The problem
Copy the listing starting at the line containing "发表于 2021-12-19 13:15</a>" and ending after the line containing "发表于 2021-12-19 13:41". Swap every "S1Next-鹅版" for "S1Next", leave all other text unchanged, and output only those lines.

========================================

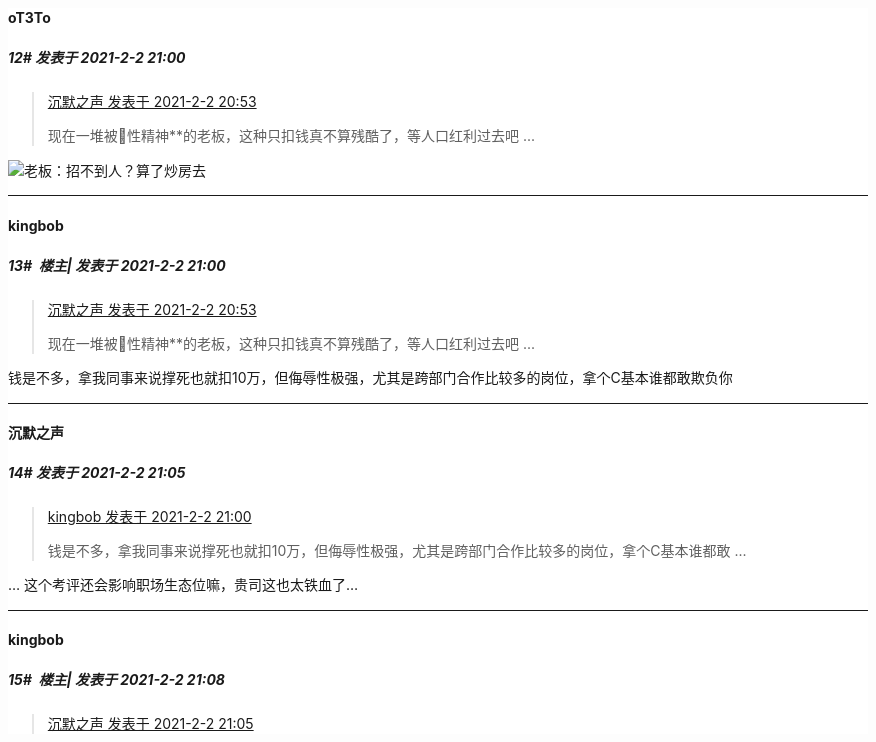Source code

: ####  oT3To  
##### 12#       发表于 2021-2-2 21:00



<blockquote><a href="httphttps://bbs.saraba1st.com/2b/forum.php?mod=redirect&amp;goto=findpost&amp;pid=50220428&amp;ptid=1985976" target="_blank">沉默之声 发表于 2021-2-2 20:53</a>

现在一堆被🐶性精神**的老板，这种只扣钱真不算残酷了，等人口红利过去吧 ...</blockquote>
<img src="https://static.saraba1st.com/image/smiley/face2017/254.png" referrerpolicy="no-referrer">老板：招不到人？算了炒房去







*****

####  kingbob  
##### 13#         楼主| 发表于 2021-2-2 21:00



<blockquote><a href="httphttps://bbs.saraba1st.com/2b/forum.php?mod=redirect&amp;goto=findpost&amp;pid=50220428&amp;ptid=1985976" target="_blank">沉默之声 发表于 2021-2-2 20:53</a>

现在一堆被🐶性精神**的老板，这种只扣钱真不算残酷了，等人口红利过去吧 ...</blockquote>
钱是不多，拿我同事来说撑死也就扣10万，但侮辱性极强，尤其是跨部门合作比较多的岗位，拿个C基本谁都敢欺负你







*****

####  沉默之声  
##### 14#       发表于 2021-2-2 21:05



<blockquote><a href="httphttps://bbs.saraba1st.com/2b/forum.php?mod=redirect&amp;goto=findpost&amp;pid=50220471&amp;ptid=1985976" target="_blank">kingbob 发表于 2021-2-2 21:00</a>

钱是不多，拿我同事来说撑死也就扣10万，但侮辱性极强，尤其是跨部门合作比较多的岗位，拿个C基本谁都敢 ...</blockquote>
… 这个考评还会影响职场生态位嘛，贵司这也太铁血了…







*****

####  kingbob  
##### 15#         楼主| 发表于 2021-2-2 21:08



<blockquote><a href="httphttps://bbs.saraba1st.com/2b/forum.php?mod=redirect&amp;goto=findpost&amp;pid=50220500&amp;ptid=1985976" target="_blank">沉默之声 发表于 2021-2-2 21:05</a>
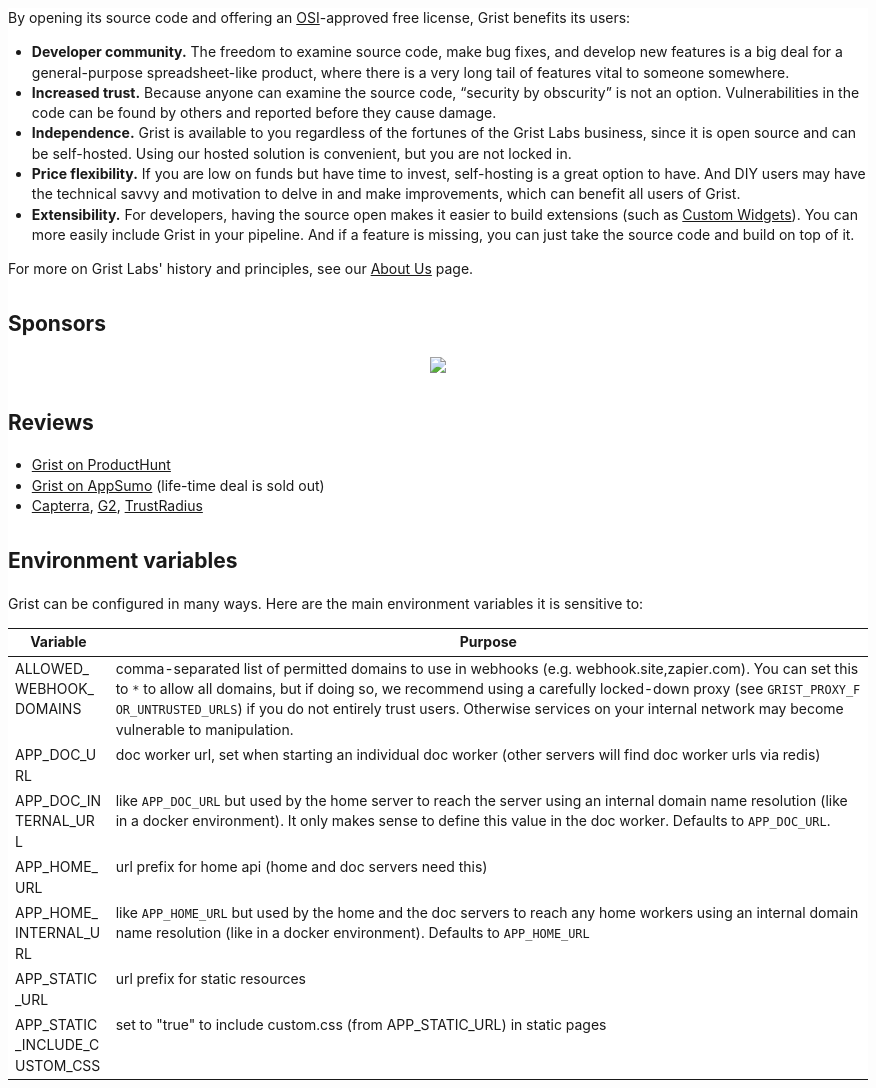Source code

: By opening its source code and offering an [OSI](https://opensource.org/)-approved free license, Grist benefits its users:

- **Developer community.** The freedom to examine source code, make bug fixes, and develop
  new features is a big deal for a general-purpose spreadsheet-like product, where there is a
  very long tail of features vital to someone somewhere.
- **Increased trust.** Because anyone can examine the source code, &ldquo;security by obscurity&rdquo; is not
  an option. Vulnerabilities in the code can be found by others and reported before they cause
  damage.
- **Independence.** Grist is available to you regardless of the fortunes of the Grist Labs business,
  since it is open source and can be self-hosted. Using our hosted solution is convenient, but you
  are not locked in.
- **Price flexibility.** If you are low on funds but have time to invest, self-hosting is a great
  option to have. And DIY users may have the technical savvy and motivation to delve in and make improvements,
  which can benefit all users of Grist.
- **Extensibility.** For developers, having the source open makes it easier to build extensions (such as [Custom Widgets](https://support.getgrist.com/widget-custom/)). You can more easily include Grist in your pipeline. And if a feature is missing, you can just take the source code and build on top of it.

For more on Grist Labs' history and principles, see our [About Us](https://www.getgrist.com/about/) page.

## Sponsors

<p align="center">
  <a href="https://www.dotphoton.com/">
    <img width="11%" src="https://user-images.githubusercontent.com/11277225/228914729-ae581352-b37a-4ca8-b220-b1463dd1ade0.png" />
  </a>
</p>

## Reviews

 * [Grist on ProductHunt](https://www.producthunt.com/posts/grist-2)
 * [Grist on AppSumo](https://appsumo.com/products/grist/) (life-time deal is sold out)
 * [Capterra](https://www.capterra.com/p/232821/Grist/#reviews), [G2](https://www.g2.com/products/grist/reviews), [TrustRadius](https://www.trustradius.com/products/grist/reviews)

## Environment variables

Grist can be configured in many ways. Here are the main environment variables it is sensitive to:

| Variable                           | Purpose                                                                                                                                                                                                                                                                                                                                                       |
|------------------------------------|---------------------------------------------------------------------------------------------------------------------------------------------------------------------------------------------------------------------------------------------------------------------------------------------------------------------------------------------------------------|
| ALLOWED_WEBHOOK_DOMAINS            | comma-separated list of permitted domains to use in webhooks (e.g. webhook.site,zapier.com). You can set this to `*` to allow all domains, but if doing so, we recommend using a carefully locked-down proxy (see `GRIST_PROXY_FOR_UNTRUSTED_URLS`) if you do not entirely trust users. Otherwise services on your internal network may become vulnerable to manipulation. |
| APP_DOC_URL                        | doc worker url, set when starting an individual doc worker (other servers will find doc worker urls via redis)                                                                                                                                                                                                                                                |
| APP_DOC_INTERNAL_URL               | like `APP_DOC_URL` but used by the home server to reach the server using an internal domain name resolution (like in a docker environment). It only makes sense to define this value in the doc worker. Defaults to `APP_DOC_URL`.                                                                                                                            |
| APP_HOME_URL                       | url prefix for home api (home and doc servers need this)                                                                                                                                                                                                                                                                                                      |
| APP_HOME_INTERNAL_URL              | like `APP_HOME_URL` but used by the home and the doc servers to reach any home workers using an internal domain name resolution (like in a docker environment). Defaults to `APP_HOME_URL`                                                                                                                                                                    |
| APP_STATIC_URL                     | url prefix for static resources                                                                                                                                                                                                                                                                                                                               |
| APP_STATIC_INCLUDE_CUSTOM_CSS      | set to "true" to include custom.css (from APP_STATIC_URL) in static pages                                                                                                                                                                                                                                                                                     |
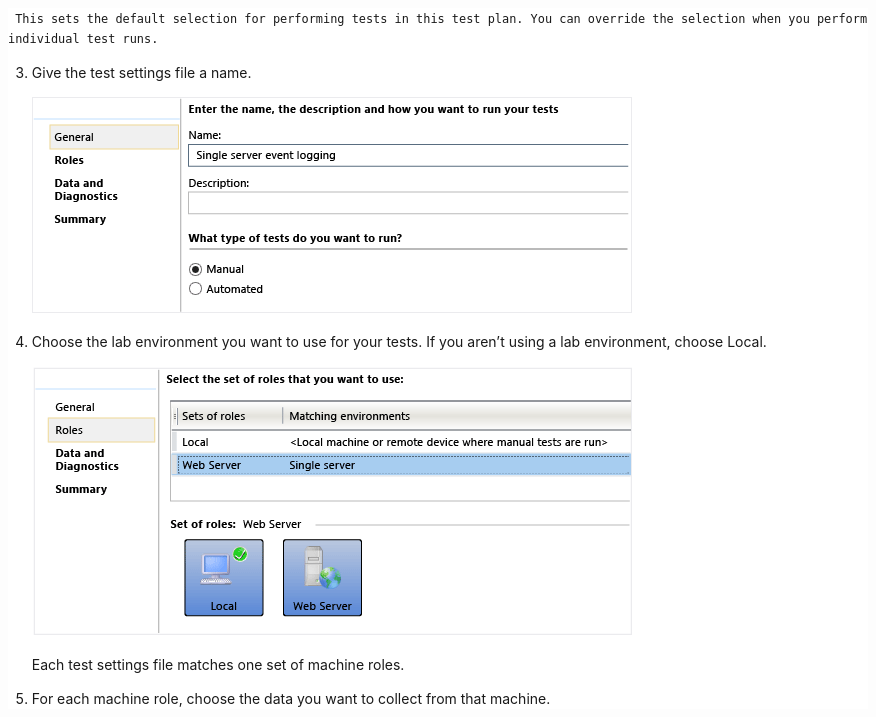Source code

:      This sets the default selection for performing tests in this test plan. You can override the selection when you perform individual test runs.  
  
3.  Give the test settings file a name.  
  
     ![Set the name of the new test settings.](../dv_TeamTestALM/media/ALMT_ws93newSettingsName.png "ALMT_ws93newSettingsName")  
  
4.  Choose the lab environment you want to use for your tests. If you aren’t using a lab environment, choose Local.  
  
     ![On the Roles tab, choose the lab environment.](../dv_TeamTestALM/media/ALMT_ws94newSettingsRole.png "ALMT_ws94newSettingsRole")  
  
     Each test settings file matches one set of machine roles.  
  
5.  For each machine role, choose the data you want to collect from that machine.  
  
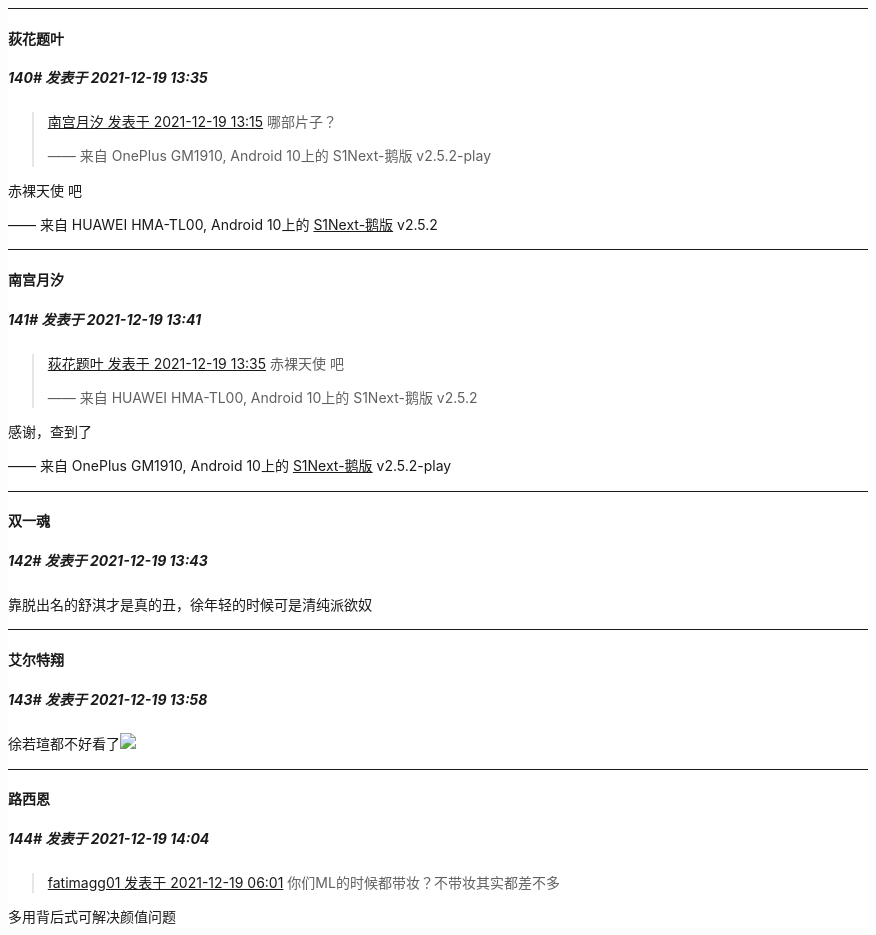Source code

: *****

####  荻花题叶  
##### 140#       发表于 2021-12-19 13:35

<blockquote><a href="httphttps://bbs.saraba1st.com/2b/forum.php?mod=redirect&amp;goto=findpost&amp;pid=54000233&amp;ptid=2043336" target="_blank">南宫月汐 发表于 2021-12-19 13:15</a>
哪部片子？

—— 来自 OnePlus GM1910, Android 10上的 S1Next-鹅版 v2.5.2-play</blockquote>
赤裸天使 吧

—— 来自 HUAWEI HMA-TL00, Android 10上的 [S1Next-鹅版](https://github.com/ykrank/S1-Next/releases) v2.5.2

*****

####  南宫月汐  
##### 141#       发表于 2021-12-19 13:41

<blockquote><a href="httphttps://bbs.saraba1st.com/2b/forum.php?mod=redirect&amp;goto=findpost&amp;pid=54000455&amp;ptid=2043336" target="_blank">荻花题叶 发表于 2021-12-19 13:35</a>
赤裸天使 吧

—— 来自 HUAWEI HMA-TL00, Android 10上的 S1Next-鹅版 v2.5.2</blockquote>
感谢，查到了

—— 来自 OnePlus GM1910, Android 10上的 [S1Next-鹅版](https://github.com/ykrank/S1-Next/releases) v2.5.2-play

*****

####  双一魂  
##### 142#       发表于 2021-12-19 13:43

靠脱出名的舒淇才是真的丑，徐年轻的时候可是清纯派欲奴



*****

####  艾尔特翔  
##### 143#       发表于 2021-12-19 13:58

徐若瑄都不好看了<img src="https://static.saraba1st.com/image/smiley/face2017/001.png" referrerpolicy="no-referrer">

*****

####  路西恩  
##### 144#       发表于 2021-12-19 14:04

<blockquote><a href="httphttps://bbs.saraba1st.com/2b/forum.php?mod=redirect&amp;goto=findpost&amp;pid=53997322&amp;ptid=2043336" target="_blank">fatimagg01 发表于 2021-12-19 06:01</a>
你们ML的时候都带妆？不带妆其实都差不多</blockquote>
多用背后式可解决颜值问题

========================================

Result of this task
<blockquote><a href="httphttps://bbs.saraba1st.com/2b/forum.php?mod=redirect&amp;goto=findpost&amp;pid=54000233&amp;ptid=2043336" target="_blank">南宫月汐 发表于 2021-12-19 13:15</a>
哪部片子？

—— 来自 OnePlus GM1910, Android 10上的 S1Next v2.5.2-play</blockquote>
赤裸天使 吧

—— 来自 HUAWEI HMA-TL00, Android 10上的 [S1Next](https://github.com/ykrank/S1-Next/releases) v2.5.2

*****

####  南宫月汐  
##### 141#       发表于 2021-12-19 13:41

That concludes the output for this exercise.